Excerpt: “In this review we discuss the physiological and genetic mechanisms of this behavioral transition, which include large scale changes in hormonal activity, metabolism, flight ability, circadian rhythms, sensory perception and processing, neural architecture, learning ability, memory and gene expression.”
My comment: An earlier review by Eleckonich and Robinson (2000) “Organizational and activational effects of hormones on insect behavior” cited our 1996 review of epigenetically-effected organization and activation of behavior in species from yeasts to mammals. Robinson co-authored the article from which I provided the excerpt at the beginning of this 4-part diatribe: “An alternative theory proposes environmentally induced change in an organism’s behavior as the starting point (1), and “phenotypic plasticity” that is inherited across generations through an unspecified process of “genetic assimilation” (2).”
Eighteen years later, the detailed experimental evidence from yeasts to insects to mammals, which refutes any ideas about evolutionary events or other theories about the development of sex differences in cell types and all other RNA-mediated differences in cell types in all individuals of all species, led Eric Vilain and others to ask: “Is There a Role for Epigenetics?” — in The Biological Basis of Human Sexual Orientation.
They ask their question as if it had not already been answered our 1996 review and in my subsequent published works and presentations. How can anyone simply ignore 18 years of published works that answer their question with an emphatic “OF COURSE THERE IS A ROLE FOR EPIGENETICS IN THE BIOLOGICAL BASIS OF HUMAN SEXUAL ORIENTATION!” How could there not be?
Other publications by Eric Vilain, M.D,, Ph. D. Please let me know if I have been too critical of academics like Dr. Vilain. For example, he may have cited something I published. If you find my any of my works mentioned or cited in his publications, please let me know that he has not completely ignored all the experimental evidence that support the role of RNA-mediated events during the development of sexual orientation in species from microbes to man since 1996.
See also: Can Epigenetics Explain Homosexuality?
Excerpt: Eric Vilain, a neuroscientist at the University of California, Los Angeles, worries that the model, which “might be true,” makes a few simplistic generalizations. “It assumes the same mechanism [for development of sexual orientation] in both sexes . . . and that androgen levels play an important role in the development of sexual orientation”—neither of which has been demonstrated, he said.
My comment: How can it not be obvious to everyone that the same mechanism for the development of sexual orientation has been repeatedly shown to exist in species from yeasts to mammals? Epigenetically-effected RNA-mediated events link nutrient-dependent ecological variation and pheromone-controlled ecological adaptations via the de novo Creation of olfactory receptor genes.
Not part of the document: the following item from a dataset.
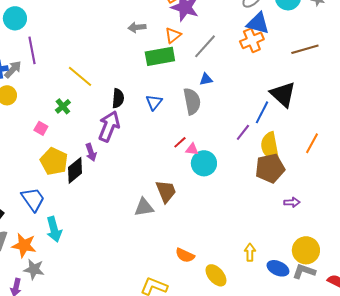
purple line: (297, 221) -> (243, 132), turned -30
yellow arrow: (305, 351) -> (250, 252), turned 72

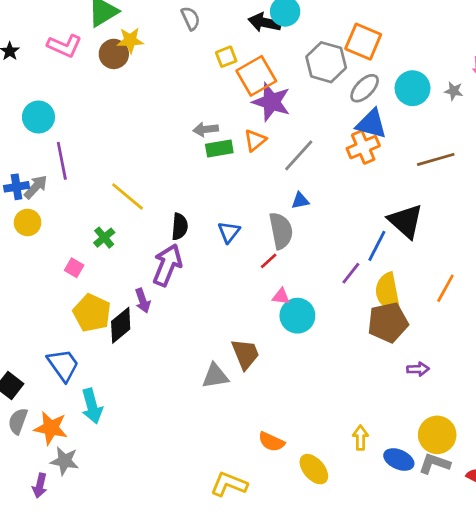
green rectangle: (160, 56) -> (219, 149), moved, size x0.7
red line: (180, 142) -> (269, 261), moved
Experience-dependent Creation of these genes links the epigenetic landscape to the physical landscape of DNA via olfactory/pheromonal input and the RNA-mediated events that link amino acid substitutions to the differentiation of all cell types, not just those that appear to vary with sexual orientation.
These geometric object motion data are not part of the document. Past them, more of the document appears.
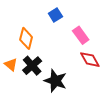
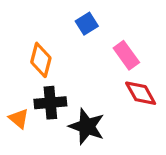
orange triangle: (11, 65) -> (19, 119), moved
black cross: (32, 66) -> (50, 103), turned 36

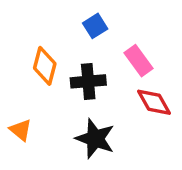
black cross: (50, 103) -> (88, 81), moved

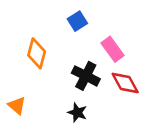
black cross: (88, 81) -> (86, 76), moved, turned 32
black star: (95, 139) -> (77, 112), size x0.6

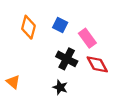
blue square: (77, 21) -> (60, 25), moved, turned -32
orange diamond: (37, 53) -> (28, 27), moved

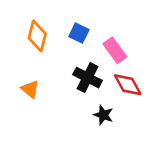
orange triangle: (13, 82) -> (30, 89), moved
black star: (60, 87) -> (103, 115), moved

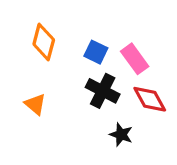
blue square: (79, 33) -> (96, 52), moved

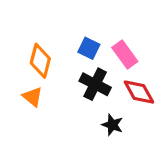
orange diamond: (44, 42) -> (40, 61), moved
From my comment to The Scientist: Rice et al (2012) with my emphasis: “All of the steps in Figure 2 could also be influenced by sex-specific regulation of miRNA levels that are known to influence sexually dimorphism of mRNA concentrations in the brains of mice, and to be influenced by epigenetic control that is heritable across at least one generation (Morgan and Bale 2012).”
From LeVay (2011) (p. 179) “There is no direct evidence as yet that these hormone-independent processes influence partner preference either in mice or humans, but Sven Bocklandt and Eric Vilain (of UCLA) have raised the possibility that they do so.53”
From LeVay (2011) (p. 210) “James Kohl, an independent researcher who also markets “human pheromones” to the general public, believes that pheromones may have a primary influence in setting up a person’s basic sexual orientation. Other, more consciously perceived aspects of attractiveness, such as facial appearance, are attached to a person’s basic orientation through a process of association during early postnatal life, according to Kohl.35
This model is attractive in that it solves the “binding problem” of sexual attraction. By that I mean the problem of why all the different features of men or women (visual appearance and feel of face, body, and genitals; voice quality, smell; personality and behavior, etc.) attract people as a more or less coherent package representing one sex, rather than as an arbitrary collage of male and female characteristics. If all these characteristics come to be attractive because they were experienced in association with a male- or female-specific pheromone, then they will naturally go together even in the absence of complex, genetically coded instructions.”